EXERCISE INSTRUCTIONS:
1: List every episode or source title credited beneath a quotation in the Doctor quotations.
2: In the Doctor quotations, what year does the Ninth Doctor name at the start of his speech?
3: Pick up the Doctor quotations after their last sentence and continue them.

Clara: “I keep the book ’cause I’m still going.”
The Doctor: “But you don’t run out on the people you care about. Wish I was more like that. See, the thing about a time machine is that you can run away all you like and still be back for tea, so what do you say? Anywhere, all of time and space right outside those doors.”
— Eleventh Doctor and Clara Oswald, The Bells of St. John’s
“1941. Right now, not very far from here, the German war machine is rolling up the map of Europe. Country, after country, falling like dominos. Nothing can stop it – nothing. Until one tiny, damp little island says ‘no’. ‘No. Not here.’ A mouse in front of a lion. You’re amazing, the lot of you. I don’t know what you do to Hitler, but you frighten the hell out of me. Go on. Do what you’ve got to do, save the world.”
— Ninth Doctor, The Empty Child
“Demons run when a good man goes to war
Night will fall and down the sun
When a god man goes to war.
Friendship dies and true love lies
Night will fall and the dark will rise
When a good man goes to war.
Demons run but count the cost
The battle’s won but the child is lost.”
— Demons Run
“Clara sometimes asks me if I dream. ‘Of course I dream,’ I tell her. ‘Everybody dreams.’ ‘But what do you dream about?,’ she’ll ask. ‘The same things everybody dreams about,’ I tell her. ‘I dream about where I’m going. She always laughs at that. ‘But you’re not going anywhere, you’re just wandering about.’ That’s not true. Not anymore. I have a new destination. My journey is the same as yours, the same as anyone’s. It’s taken me so many years, so many lifetimes, but at last I know where I’m going. Where I’ve always been going. Home. The long way around.”

SOURCE MATERIAL:
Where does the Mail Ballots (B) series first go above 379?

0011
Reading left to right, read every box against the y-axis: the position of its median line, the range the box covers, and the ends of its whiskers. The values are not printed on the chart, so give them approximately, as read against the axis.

WRITTEN RESPONSES:
1:
The Bells of St. John's
The Empty Child
Demons Run

2: 1941

3:
— Eleventh Doctor, Day of the Doctor
“I am not running away. But this is one corner of one country on one continent on one planet that’s a corner of a galaxy that’s a corner of a universe that is forever growing and shrinking and creating and growing and never remaining the same for a second millisecond, and there is so much – so much to see, Amy. Because it goes so fast. I’m not running away from things, I am running to them. Before they flare and fade forever.”
— Eleventh Doctor, The Power of Three
River’s narration: [as the Doctor walks away from the Library] When you run with the Doctor, it feels like it’ll never end, but however hard you try you can’t run forever. Everybody knows that everybody dies and nobody knows it like the Doctor, but I do think that all the skies of all the worlds might just turn dark if he ever, for one moment, accepts it.
River’s narration: Everybody knows that everybody dies, but not every day. Not today. [The Doctor uploads her into CAL, where she is “saved” in a virtual reality, along with her fellow expiditioners killed by the Vashta Nerada] Some days are special. Some days are so, so blessed. Some days, nobody dies at all. Now and then, every once in a very long while, every day in a million days, when the wind stands fair and the Doctor comes to call, everybody lives.